- **YOUR ASSIGNMENT**:
Every line below from the one with "FIGURE 2 | Portfolio" through the one with "Table 4: Quantification" is to be repeated exactly, with no picture among them.

- **SUPPLIED INFORMATION**:
_ _ _ _

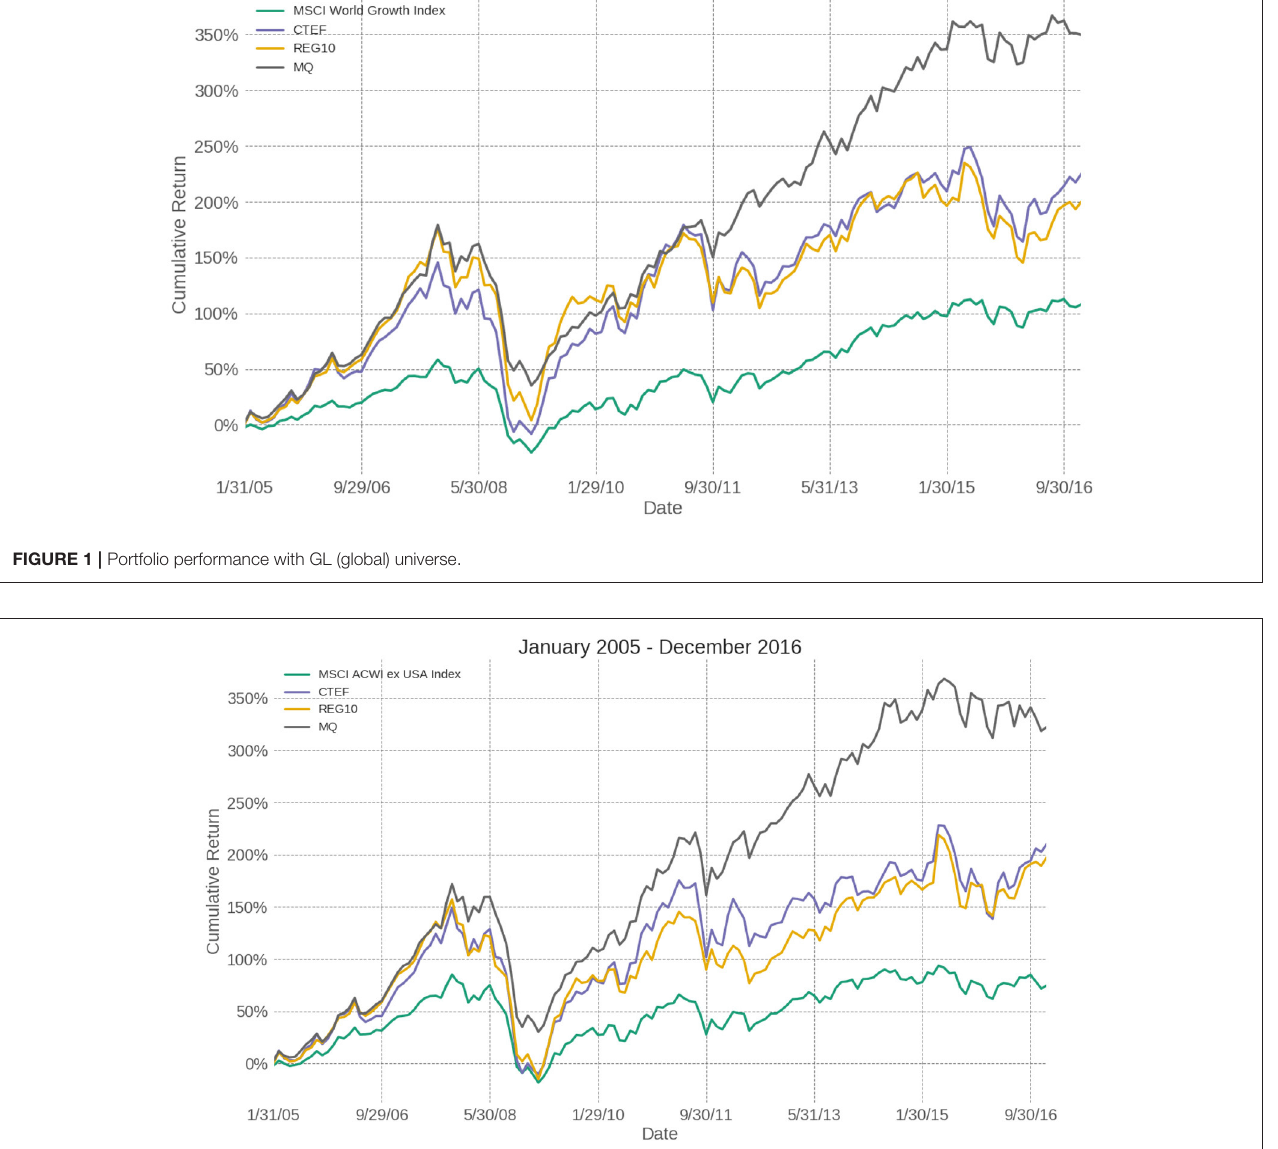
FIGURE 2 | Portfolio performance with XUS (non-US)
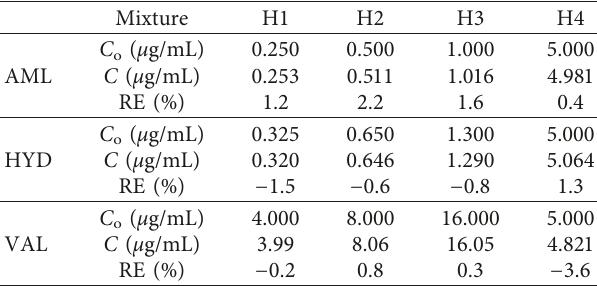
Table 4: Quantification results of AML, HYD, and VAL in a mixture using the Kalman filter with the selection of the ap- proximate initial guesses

_ _ _ _

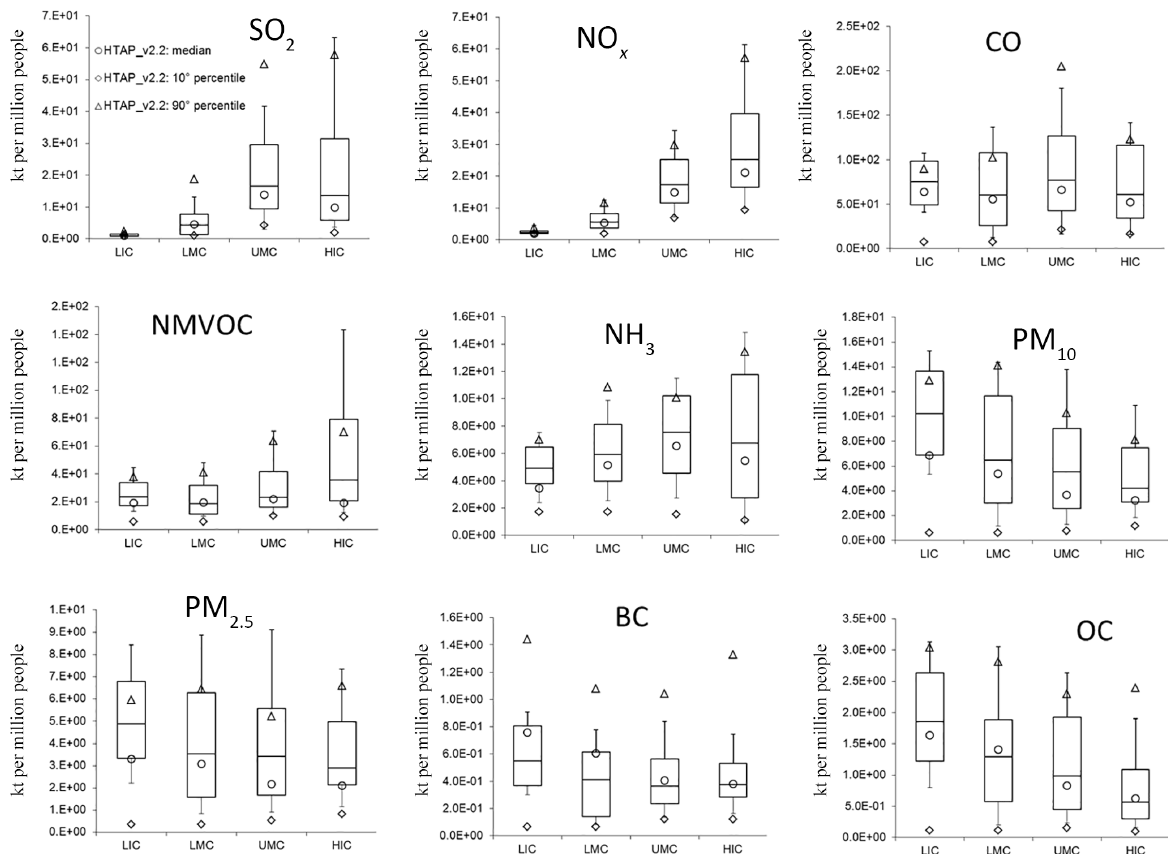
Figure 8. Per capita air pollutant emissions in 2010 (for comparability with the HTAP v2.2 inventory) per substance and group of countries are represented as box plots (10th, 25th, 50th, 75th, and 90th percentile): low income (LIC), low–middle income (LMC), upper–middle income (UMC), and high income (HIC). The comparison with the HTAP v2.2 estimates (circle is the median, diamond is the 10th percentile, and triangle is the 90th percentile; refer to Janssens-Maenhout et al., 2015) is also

_ _ _ _

- **EXPECTED OUTPUT**:
FIGURE 2 | Portfolio performance with XUS (non-US)
Table 4: Quantification results of AML, HYD, and VAL in a mixture using the Kalman filter with the selection of the ap- proximate initial guesses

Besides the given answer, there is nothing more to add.